_Problem to work on_. Identify each line in the records below that contains the word "black", treating uppercase and lowercase as different, and copy those lines.

_Stored data entries_.
* * * *

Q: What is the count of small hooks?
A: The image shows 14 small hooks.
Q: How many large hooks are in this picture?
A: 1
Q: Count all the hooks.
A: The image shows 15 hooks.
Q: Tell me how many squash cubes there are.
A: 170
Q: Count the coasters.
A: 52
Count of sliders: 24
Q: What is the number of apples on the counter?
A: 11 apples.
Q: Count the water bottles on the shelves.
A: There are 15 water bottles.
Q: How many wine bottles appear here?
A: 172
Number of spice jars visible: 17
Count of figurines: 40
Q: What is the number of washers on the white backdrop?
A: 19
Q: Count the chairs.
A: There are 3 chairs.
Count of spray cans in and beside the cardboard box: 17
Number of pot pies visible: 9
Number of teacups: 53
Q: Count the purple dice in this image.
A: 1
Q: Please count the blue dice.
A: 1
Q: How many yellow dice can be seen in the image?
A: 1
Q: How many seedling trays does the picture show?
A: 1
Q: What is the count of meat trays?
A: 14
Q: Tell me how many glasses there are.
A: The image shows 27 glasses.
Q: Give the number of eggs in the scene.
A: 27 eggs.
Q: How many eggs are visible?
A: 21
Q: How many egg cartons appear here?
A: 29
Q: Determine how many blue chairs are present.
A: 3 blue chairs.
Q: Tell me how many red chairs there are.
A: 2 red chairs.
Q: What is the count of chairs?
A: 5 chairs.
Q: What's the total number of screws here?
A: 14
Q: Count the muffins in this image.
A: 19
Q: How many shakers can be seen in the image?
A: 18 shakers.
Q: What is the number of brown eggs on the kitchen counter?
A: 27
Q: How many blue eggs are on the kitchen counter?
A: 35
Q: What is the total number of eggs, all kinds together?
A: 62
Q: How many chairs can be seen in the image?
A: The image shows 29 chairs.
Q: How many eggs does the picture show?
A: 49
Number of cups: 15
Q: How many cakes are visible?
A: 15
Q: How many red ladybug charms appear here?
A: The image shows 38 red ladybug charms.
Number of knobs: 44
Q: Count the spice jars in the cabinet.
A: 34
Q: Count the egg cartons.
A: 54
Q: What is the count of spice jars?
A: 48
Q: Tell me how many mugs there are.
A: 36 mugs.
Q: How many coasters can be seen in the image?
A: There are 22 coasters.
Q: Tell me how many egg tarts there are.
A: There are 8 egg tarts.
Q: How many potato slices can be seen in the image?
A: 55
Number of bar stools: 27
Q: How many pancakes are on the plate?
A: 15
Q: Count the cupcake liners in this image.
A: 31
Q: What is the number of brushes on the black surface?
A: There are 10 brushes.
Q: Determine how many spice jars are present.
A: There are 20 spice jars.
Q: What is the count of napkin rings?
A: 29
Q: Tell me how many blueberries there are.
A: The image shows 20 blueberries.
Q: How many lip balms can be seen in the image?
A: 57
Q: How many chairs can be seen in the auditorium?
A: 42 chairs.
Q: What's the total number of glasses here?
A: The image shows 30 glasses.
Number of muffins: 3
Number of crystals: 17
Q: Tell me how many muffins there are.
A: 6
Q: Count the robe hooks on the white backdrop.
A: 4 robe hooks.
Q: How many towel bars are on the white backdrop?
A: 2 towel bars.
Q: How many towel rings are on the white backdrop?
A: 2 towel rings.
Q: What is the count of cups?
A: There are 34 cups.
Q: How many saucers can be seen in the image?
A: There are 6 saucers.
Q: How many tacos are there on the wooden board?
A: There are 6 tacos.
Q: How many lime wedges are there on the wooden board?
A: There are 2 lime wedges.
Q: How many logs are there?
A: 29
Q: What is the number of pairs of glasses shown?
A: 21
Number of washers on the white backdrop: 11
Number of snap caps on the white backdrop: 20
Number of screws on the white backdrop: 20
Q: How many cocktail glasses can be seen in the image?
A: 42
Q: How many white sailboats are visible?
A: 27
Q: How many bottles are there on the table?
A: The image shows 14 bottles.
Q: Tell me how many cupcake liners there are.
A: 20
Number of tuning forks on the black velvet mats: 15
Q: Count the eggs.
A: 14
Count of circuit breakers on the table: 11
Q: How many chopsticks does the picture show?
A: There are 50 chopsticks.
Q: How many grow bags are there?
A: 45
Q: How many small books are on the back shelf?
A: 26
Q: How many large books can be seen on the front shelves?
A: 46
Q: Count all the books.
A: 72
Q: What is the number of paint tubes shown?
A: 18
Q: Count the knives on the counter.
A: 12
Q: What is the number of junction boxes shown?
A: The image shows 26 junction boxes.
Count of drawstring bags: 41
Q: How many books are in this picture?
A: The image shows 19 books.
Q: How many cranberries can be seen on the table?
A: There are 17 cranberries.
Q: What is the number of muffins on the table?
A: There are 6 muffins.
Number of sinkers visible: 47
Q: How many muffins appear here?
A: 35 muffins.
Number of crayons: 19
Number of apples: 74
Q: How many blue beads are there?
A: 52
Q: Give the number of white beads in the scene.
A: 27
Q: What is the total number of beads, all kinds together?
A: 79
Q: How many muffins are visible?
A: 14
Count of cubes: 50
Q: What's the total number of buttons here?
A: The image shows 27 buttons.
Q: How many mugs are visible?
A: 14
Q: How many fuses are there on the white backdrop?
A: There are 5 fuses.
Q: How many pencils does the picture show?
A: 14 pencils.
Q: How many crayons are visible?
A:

* * * *

_Expected output_.
Q: What is the number of brushes on the black surface?
Number of tuning forks on the black velvet mats: 15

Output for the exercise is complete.